# 課題の目的 A
記事を読んで、次の問いに答えてください。
(i) 国本雄資は何歳ですか。
(ii) サラザン、国本と組むもう一人のドライバーは誰ですか。
(iii) トヨタが3台体制で出るのは、WECの第何戦と第何戦ですか。
# 課題の目的 B
記事の「そしてこの日、サラザンと組む」から「て、世界の舞台にも飛躍する。」までを、一字も変えずに書き写してください。
# 課題の目的 C
記事によると、トヨタが今季WEC第2戦と第3戦を3台体制で戦うのはなぜですか。1〜3文で説明してください。

# ページ
------------------------------

2016年スーパーフォーミュラ王者となった国本。今季はルマン24時間にも挑戦することとなった。《写真提供 TOYOTA》

28日、世界耐久選手権(WEC)のLMP1クラスに参戦するTOYOTA GAZOO Racingは、ルマン24時間レースを含む今季のWEC第2〜3戦に追加出走させる3台目のマシンのドライバーを発表。昨年のスーパーフォーミュラ(SF)王者である国本雄資が加わることが決まった。

トヨタは今季、悲願であるルマン24時間レース(WEC第3戦)での総合優勝を今度こそ果たすため、ルマンとその前哨戦的位置付けのWEC第2戦スパ・フランコルシャンには通常より「1増」の3台体制で臨む。このことは2月初旬に発表となっており、ドライバーのひとりが昨季までレギュラーだったステファン・サラザンであることも既決事項だった。

そしてこの日、サラザンと組む2名のドライバーが発表された。ひとりは、サラザン同様にトヨタのLMP1参画経験を有するニコラス・ラピエール。そしてもうひとりは、SFやSUPER GT(GT500クラス)といった国内トップシーンで活躍する国本雄資(くにもとゆうじ)に決まった。26歳の国本は昨年、自身初のビッグタイトルとなるSF王座を獲得。その余勢を駆って、世界の舞台にも飛躍する。

このオフ、国本がトヨタのWECテストに参加しているという話は公然の秘密とも化していたが、佐藤俊男チーム代表は国本の起用に際し、「テストにおいては安定的な速さで走ったばかりでなく、チームプレーの面でも素晴らしい内容でした。彼は耐久レースに要求される条件にも充分適応できる選手だと確信しています」とコメントしている。

国本雄資のコメント
「WECへの参戦は夢でした。いつかTOYOTA GAZOO Racingのドライバーとしてルマン24時間レースに出場することを願っていたので、このチャンスを最大に活かしたいと思っています。TS050 HYBRIDを初めてテストした時は、とても素晴らしく、心から楽しむことが出来ました。LMP1カーでのレース、そしてヨーロッパでレースを戦うのは自分にとって新たな挑戦ですが、全力を尽くしたいと思います。そのためにチームやとても経験豊かで速い、ステファンとニコラスという2人のチームメイトから積極的に学んでいきたいと思っています」

------------------------------

# データ記録
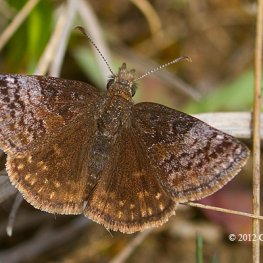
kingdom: Animalia
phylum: Arthropoda
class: Insecta
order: Lepidoptera
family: Hesperiidae
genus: Erynnis
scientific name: Erynnis icelus
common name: Dreamy Duskywing
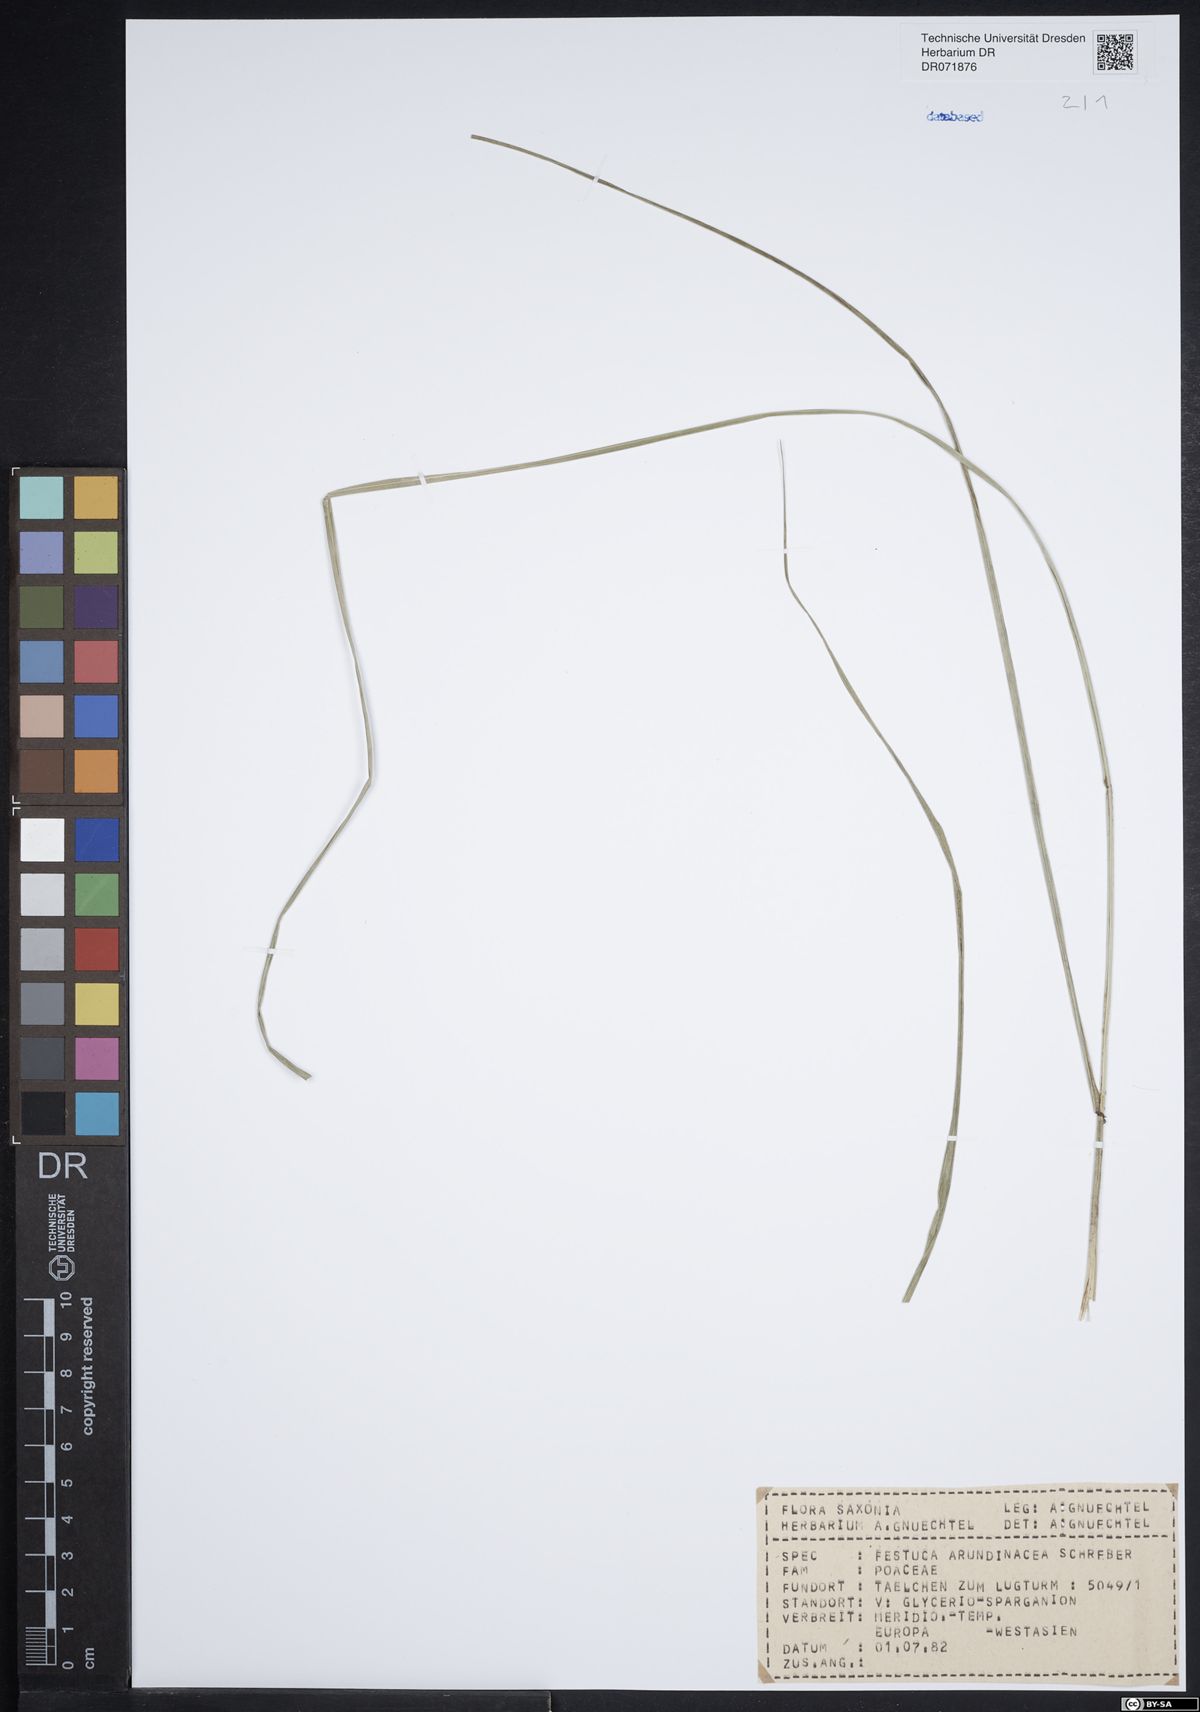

------------------------------

# 模範解答 A
(i) 26歳
(ii) ニコラス・ラピエール
(iii) 第2戦(スパ・フランコルシャン)と第3戦(ルマン24時間レース)

# 模範解答 B
そしてこの日、サラザンと組む2名のドライバーが発表された。ひとりは、サラザン同様にトヨタのLMP1参画経験を有するニコラス・ラピエール。そしてもうひとりは、SFやSUPER GT(GT500クラス)といった国内トップシーンで活躍する国本雄資(くにもとゆうじ)に決まった。26歳の国本は昨年、自身初のビッグタイトルとなるSF王座を獲得。その余勢を駆って、世界の舞台にも飛躍する。

# 模範解答 C
ルマン24時間レースで、長年の願いである総合優勝を今度こそ果たすためです。そのためにトヨタは、ルマンと、その前哨戦にあたる第2戦スパ・フランコルシャンに、いつもより1台多い3台で出ます。